The latest Bollywood song blared from the speakers and the crowd at my sister’s wedding cheered in delight. As I laughed with my friends and shimmied my hips in time to the music, I was unaware that a family friend’s son was observing me from across the room. He had attended the event in order to “take a look at me” for a possible rishta (proposal). I didn’t make the cut, however. I wasn’t gori (fair) enough. It didn’t matter that I was well educated, courteous to others, or that I could cook a mean chicken karahi. No, he did not know any of these things about me or even the sound of my voice, for he didn’t bother speaking to me. I was simply cast aside, rejected from afar, solely based on the color of my skin. Six months later said bachelor was married – to his 17-year-old cousin. Yes, she was a child. But, oh, was she pale!

The general response amongst my friends to this story was, “Oh, they must have been backward. Nobody cares about these things anymore.” As much as I would like to believe that is true, this kind of bias is still prevalent in our society, and not just with our grandparents’ generation. In the last decade, women in Pakistan have made a place for themselves independent of their husbands – whether in high heels and a pantsuit or a modest shalwar kameez and chador, they have stormed the workplace as educated television news anchors, driven politicians, and dynamic business women. But, it seems no matter how many barriers we break, or how far we women come, our worth is still measured in many circles by how closely we resemble a blank sheet of printer paper and whether or not we can produce beautiful, milky white babies.

■ **TASK LIST**:
• A. Retype the stretch of the essay on skin color from "The general response" through "milky white babies.".
• B. Pull out every line of the records that contains the string "typed", treating uppercase and lowercase as different.

■ **EXTRACTED INFORMATION**:
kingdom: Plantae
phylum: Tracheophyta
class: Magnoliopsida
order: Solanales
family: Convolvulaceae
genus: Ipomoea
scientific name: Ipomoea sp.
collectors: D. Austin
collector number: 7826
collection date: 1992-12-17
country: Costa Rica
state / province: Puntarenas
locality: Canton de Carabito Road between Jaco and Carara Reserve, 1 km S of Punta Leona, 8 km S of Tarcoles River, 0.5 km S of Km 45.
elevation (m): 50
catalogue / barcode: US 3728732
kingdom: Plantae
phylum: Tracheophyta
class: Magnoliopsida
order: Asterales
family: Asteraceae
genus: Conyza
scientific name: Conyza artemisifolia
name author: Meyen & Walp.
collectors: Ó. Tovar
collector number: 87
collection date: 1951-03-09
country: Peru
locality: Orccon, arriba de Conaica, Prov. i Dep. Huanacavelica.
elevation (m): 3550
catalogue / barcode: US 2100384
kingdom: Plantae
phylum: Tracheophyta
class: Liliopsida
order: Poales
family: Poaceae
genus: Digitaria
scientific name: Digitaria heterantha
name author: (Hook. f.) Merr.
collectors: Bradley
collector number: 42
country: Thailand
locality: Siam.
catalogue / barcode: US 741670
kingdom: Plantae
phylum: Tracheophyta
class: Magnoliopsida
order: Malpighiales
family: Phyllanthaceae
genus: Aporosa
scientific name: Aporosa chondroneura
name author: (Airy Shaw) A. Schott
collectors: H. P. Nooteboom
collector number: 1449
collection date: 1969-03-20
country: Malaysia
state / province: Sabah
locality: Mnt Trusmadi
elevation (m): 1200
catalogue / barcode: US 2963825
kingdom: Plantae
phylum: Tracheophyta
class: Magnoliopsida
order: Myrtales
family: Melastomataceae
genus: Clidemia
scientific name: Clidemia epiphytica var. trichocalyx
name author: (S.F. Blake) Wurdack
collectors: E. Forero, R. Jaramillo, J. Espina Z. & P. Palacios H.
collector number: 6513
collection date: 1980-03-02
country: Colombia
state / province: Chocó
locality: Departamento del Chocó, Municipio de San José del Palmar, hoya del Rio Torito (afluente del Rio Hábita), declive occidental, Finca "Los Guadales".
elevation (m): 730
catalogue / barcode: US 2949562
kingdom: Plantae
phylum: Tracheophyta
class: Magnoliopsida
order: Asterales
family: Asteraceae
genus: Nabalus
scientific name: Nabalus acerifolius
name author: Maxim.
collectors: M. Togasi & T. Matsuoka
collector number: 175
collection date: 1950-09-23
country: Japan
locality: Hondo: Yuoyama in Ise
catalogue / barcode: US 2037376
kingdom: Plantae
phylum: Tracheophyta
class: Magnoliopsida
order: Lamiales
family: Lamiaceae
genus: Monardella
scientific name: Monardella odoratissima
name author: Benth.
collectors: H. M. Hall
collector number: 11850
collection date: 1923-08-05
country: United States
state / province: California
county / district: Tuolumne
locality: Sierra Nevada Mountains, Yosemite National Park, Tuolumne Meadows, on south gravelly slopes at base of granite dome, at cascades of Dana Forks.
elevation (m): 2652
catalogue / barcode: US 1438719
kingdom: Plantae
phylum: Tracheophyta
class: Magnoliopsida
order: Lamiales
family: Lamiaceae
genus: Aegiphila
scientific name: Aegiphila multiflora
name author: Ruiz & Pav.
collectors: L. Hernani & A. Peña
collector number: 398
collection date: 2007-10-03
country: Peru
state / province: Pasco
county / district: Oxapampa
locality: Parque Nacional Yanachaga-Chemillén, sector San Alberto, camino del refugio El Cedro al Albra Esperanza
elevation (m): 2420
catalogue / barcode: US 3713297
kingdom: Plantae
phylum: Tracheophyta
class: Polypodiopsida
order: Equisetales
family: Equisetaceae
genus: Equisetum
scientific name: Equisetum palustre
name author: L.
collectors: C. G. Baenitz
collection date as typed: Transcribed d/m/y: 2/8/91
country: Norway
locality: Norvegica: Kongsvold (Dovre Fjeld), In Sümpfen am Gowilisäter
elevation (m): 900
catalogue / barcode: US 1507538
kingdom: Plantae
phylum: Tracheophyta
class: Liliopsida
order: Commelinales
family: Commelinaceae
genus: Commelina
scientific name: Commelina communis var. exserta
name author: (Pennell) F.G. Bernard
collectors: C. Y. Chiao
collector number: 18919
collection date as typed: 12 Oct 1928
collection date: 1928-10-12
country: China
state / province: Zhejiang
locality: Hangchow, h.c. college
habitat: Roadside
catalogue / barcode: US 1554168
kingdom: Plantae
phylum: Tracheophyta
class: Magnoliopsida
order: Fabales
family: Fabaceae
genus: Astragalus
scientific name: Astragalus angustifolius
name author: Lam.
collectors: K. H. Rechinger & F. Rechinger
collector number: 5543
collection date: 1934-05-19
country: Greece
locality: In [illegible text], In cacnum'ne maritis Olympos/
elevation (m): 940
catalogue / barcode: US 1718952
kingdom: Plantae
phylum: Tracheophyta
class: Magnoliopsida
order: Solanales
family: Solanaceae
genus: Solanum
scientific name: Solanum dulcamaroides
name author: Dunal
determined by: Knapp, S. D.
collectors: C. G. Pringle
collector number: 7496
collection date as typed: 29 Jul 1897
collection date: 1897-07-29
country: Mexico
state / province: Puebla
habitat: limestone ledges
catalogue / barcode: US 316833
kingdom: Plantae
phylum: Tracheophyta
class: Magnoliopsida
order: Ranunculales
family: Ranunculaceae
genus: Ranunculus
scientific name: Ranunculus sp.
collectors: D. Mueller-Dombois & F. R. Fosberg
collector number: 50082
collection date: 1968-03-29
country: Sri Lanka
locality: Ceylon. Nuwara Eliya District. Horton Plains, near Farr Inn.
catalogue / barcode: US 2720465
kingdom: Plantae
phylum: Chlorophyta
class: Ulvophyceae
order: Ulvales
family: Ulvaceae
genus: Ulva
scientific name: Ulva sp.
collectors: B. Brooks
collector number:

■ **THE RESULTS**:
• A.
The general response amongst my friends to this story was, “Oh, they must have been backward. Nobody cares about these things anymore.” As much as I would like to believe that is true, this kind of bias is still prevalent in our society, and not just with our grandparents’ generation. In the last decade, women in Pakistan have made a place for themselves independent of their husbands – whether in high heels and a pantsuit or a modest shalwar kameez and chador, they have stormed the workplace as educated television news anchors, driven politicians, and dynamic business women. But, it seems no matter how many barriers we break, or how far we women come, our worth is still measured in many circles by how closely we resemble a blank sheet of printer paper and whether or not we can produce beautiful, milky white babies.

• B.
collection date as typed: Transcribed d/m/y: 2/8/91
collection date as typed: 12 Oct 1928
collection date as typed: 29 Jul 1897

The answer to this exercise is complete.